It is well established that women are happy to read novels written by men but that male readers rarely extend a reciprocal courtesy. The late Mo Hayder is a case in point, since despite the extraordinary sales of the novels she wrote before her premature death in 2021, her fan base remains overwhelmingly female. It may be that the extreme violence often found in her books (‘lurid’ would not be unfair) strikes men as a trespass on what has traditionally been a male preserve. Whatever the reason, male reviewers tended to shy away – I know that, since I was one of them.

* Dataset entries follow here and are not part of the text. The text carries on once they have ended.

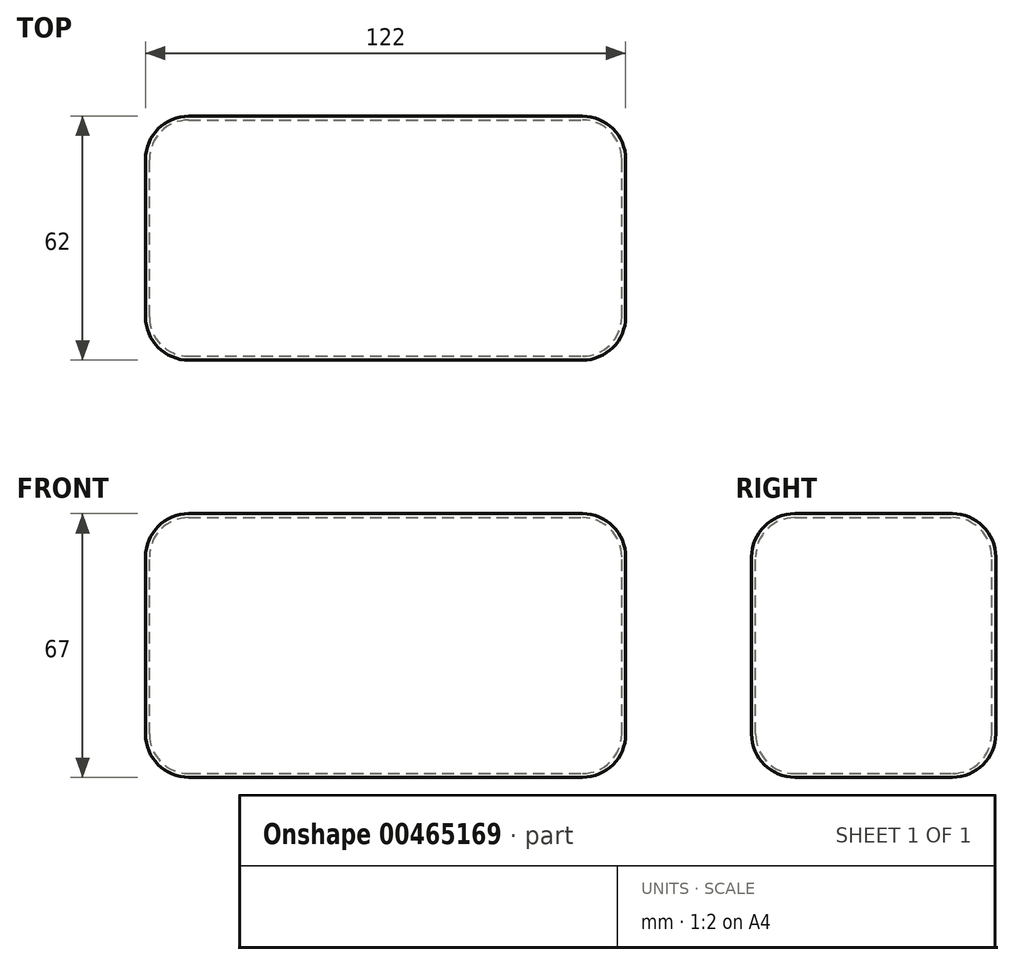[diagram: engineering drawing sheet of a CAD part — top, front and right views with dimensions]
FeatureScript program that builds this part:
annotation { "Feature Type Name" : "Feature", "Feature Type Description" : "" }
export const myFeature = defineFeature(function(context is Context, id is Id, definition is map)
    precondition{}
    {
        {
            var Q0;
            Q0=qCreatedBy(makeId("Front.planeOp"),FACE);
            var sketch = newSketch(context, id + "F0", { "sketchPlane" : qUnion([Q0])});
            skLineSegment(sketch, "E0.bottom", {"start": v(-60.1, -32.4) * mm, "end": v(59.9, -32.4) * mm});
            skLineSegment(sketch, "E0.top", {"start": v(-60.1, 32.6) * mm, "end": v(59.9, 32.6) * mm});
            skLineSegment(sketch, "E0.left", {"start": v(-60.1, -32.4) * mm, "end": v(-60.1, 32.6) * mm});
            skLineSegment(sketch, "E0.right", {"start": v(59.9, -32.4) * mm, "end": v(59.9, 32.6) * mm});
            skSolve(sketch);
        }
        {
            var Q0;
            Q0=makeQuery(id+"F0.imprint","IMPRINT",FACE,{"disambiguationData":[TD([[makeQuery(id+"F0.imprint","IMPRINT",EDGE,{"derivedFrom":sQuery(id+"F0.wireOp",EDGE,"E0.bottom")}),1.0]])]});
            extrude(context, id + "F1", {"entities" : qUnion([Q0]), "endBound" : BoundingType.SYMMETRIC, "depth" : 60 * mm});
        }
        {
            var Q0;
            Q0=makeQuery(id+"F1.opExtrude","CAP_EDGE",EDGE,{"disambiguationData":[OSD([sQuery(id+"F0.wireOp",EDGE,"E0.bottom")])],"isStart":false});
            var Q1;
            Q1=makeQuery(id+"F1.opExtrude","SWEPT_EDGE",EDGE,{"disambiguationData":[OSD([sQuery(id+"F0.wireOp",EDGE,"E0.bottom"),sQuery(id+"F0.wireOp",EDGE,"E0.right")])]});
            var Q2;
            Q2=makeQuery(id+"F1.opExtrude","CAP_EDGE",EDGE,{"disambiguationData":[OSD([sQuery(id+"F0.wireOp",EDGE,"E0.bottom")])],"isStart":true});
            var Q3;
            Q3=makeQuery(id+"F1.opExtrude","SWEPT_EDGE",EDGE,{"disambiguationData":[OSD([sQuery(id+"F0.wireOp",EDGE,"E0.bottom"),sQuery(id+"F0.wireOp",EDGE,"E0.left")])]});
            var Q4;
            Q4=makeQuery(id+"F1.opExtrude","CAP_EDGE",EDGE,{"disambiguationData":[OSD([sQuery(id+"F0.wireOp",EDGE,"E0.top")])],"isStart":false});
            var Q5;
            Q5=makeQuery(id+"F1.opExtrude","SWEPT_EDGE",EDGE,{"disambiguationData":[OSD([sQuery(id+"F0.wireOp",EDGE,"E0.top"),sQuery(id+"F0.wireOp",EDGE,"E0.right")])]});
            var Q6;
            Q6=makeQuery(id+"F1.opExtrude","SWEPT_EDGE",EDGE,{"disambiguationData":[OSD([sQuery(id+"F0.wireOp",EDGE,"E0.top"),sQuery(id+"F0.wireOp",EDGE,"E0.left")])]});
            var Q7;
            Q7=makeQuery(id+"F1.opExtrude","CAP_EDGE",EDGE,{"disambiguationData":[OSD([sQuery(id+"F0.wireOp",EDGE,"E0.top")])],"isStart":true});
            var Q8;
            Q8=makeQuery(id+"F1.opExtrude","CAP_EDGE",EDGE,{"disambiguationData":[OSD([sQuery(id+"F0.wireOp",EDGE,"E0.left")])],"isStart":true});
            var Q9;
            Q9=makeQuery(id+"F1.opExtrude","CAP_EDGE",EDGE,{"disambiguationData":[OSD([sQuery(id+"F0.wireOp",EDGE,"E0.left")])],"isStart":false});
            var Q10;
            Q10=makeQuery(id+"F1.opExtrude","CAP_EDGE",EDGE,{"disambiguationData":[OSD([sQuery(id+"F0.wireOp",EDGE,"E0.right")])],"isStart":false});
            var Q11;
            Q11=makeQuery(id+"F1.opExtrude","CAP_EDGE",EDGE,{"disambiguationData":[OSD([sQuery(id+"F0.wireOp",EDGE,"E0.right")])],"isStart":true});
            fillet(context, id + "F2", {"entities" : qUnion([Q0, Q1, Q2, Q3, Q4, Q5, Q6, Q7, Q8, Q9, Q10, Q11]), "radius" : 10 * mm, "tangentPropagation" : true, "allowEdgeOverflow" : false});
        }
        {
            var Q0;
            Q0=makeQuery(id+"F1.opExtrude","CAP_FACE",FACE,{"disambiguationData":[OSD([sQuery(id+"F0.wireOp",EDGE,"E0.bottom"),sQuery(id+"F0.wireOp",EDGE,"E0.top"),sQuery(id+"F0.wireOp",EDGE,"E0.left"),sQuery(id+"F0.wireOp",EDGE,"E0.right")])],"isStart":false});
            var sketch = newSketch(context, id + "F3", { "sketchPlane" : qUnion([Q0])});
            skPoint(sketch, "E1.oppositeSnap0", {"position": v(49.9, 0.1) * mm});
            skLineSegment(sketch, "E1.bottom", {"start": v(-77.57, 88.4) * mm, "end": v(80.68, 88.4) * mm});
            skLineSegment(sketch, "E1.top", {"start": v(-77.57, 0.1) * mm, "end": v(80.68, 0.1) * mm});
            skLineSegment(sketch, "E1.left", {"start": v(-77.57, 88.4) * mm, "end": v(-77.57, 0.1) * mm});
            skLineSegment(sketch, "E1.right", {"start": v(80.68, 88.4) * mm, "end": v(80.68, 0.1) * mm});
            skSolve(sketch);
        }
        {
            var Q0;
            Q0=qSketchRegion(id+"F3",true);
            extrude(context, id + "F4", {"entities" : qUnion([Q0]), "operationType" : NewBodyOperationType.REMOVE, "oppositeDirection" : true, "depth" : 60 * mm});
        }
        {
            var Q0;
            Q0=makeQuery(id+"F4.boolean.opBoolean","COPY",FACE,{"derivedFrom":makeQuery(id+"F4.opExtrude","SWEPT_FACE",FACE,{"disambiguationData":[OSD([sQuery(id+"F3.wireOp",EDGE,"E1.top")])]})});
            shell(context, id + "F5", {"entities" : qUnion([Q0]), "thickness" : 1 * mm, "oppositeDirection" : true});
        }
        {
            var Q0;
            Q0=makeQuery(id+"F1.opExtrude","SWEPT_BODY",BODY,{"disambiguationData":[OSD([sQuery(id+"F0.wireOp",EDGE,"E0.bottom"),sQuery(id+"F0.wireOp",EDGE,"E0.top"),sQuery(id+"F0.wireOp",EDGE,"E0.left"),sQuery(id+"F0.wireOp",EDGE,"E0.right")])]});
            var Q1;
            Q1=makeQuery(id+"F4.boolean.opBoolean","COPY",FACE,{"derivedFrom":makeQuery(id+"F4.opExtrude","SWEPT_FACE",FACE,{"disambiguationData":[OSD([sQuery(id+"F3.wireOp",EDGE,"E1.top")])]})});
            mirror(context, id + "F6", {"operationType" : NewBodyOperationType.ADD, "entities" : qUnion([Q0]), "mirrorPlane" : qUnion([Q1])});
        }
    });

Yet just ten pages into Bonehead, her posthumously published novel, I found myself completely drawn into Hayder’s story and the haunted creepy world it depicts. Alex Mullins is a young policewoman who, after time in London spent with the Met, has come home to Gloucestershire to work locally and live with her mother. She also hopes to shed the inner demons triggered by a terrible accident two years earlier. A coach carrying former students on a class reunion swerved off the road into deep water, and most of the occupants drowned. Alex, though injured, was one of only seven survivors, along with her close friend Aaron, who has also joined the police. What haunts Alex, and brings her back to work in the countryside, is the image of a female figure she is convinced she saw on the road just before the coach’s fatal swerve.
The novel is told unusually – through the first-person voice of Alex that alternates with the third-person viewpoint of Aaron’s mother, Maryam.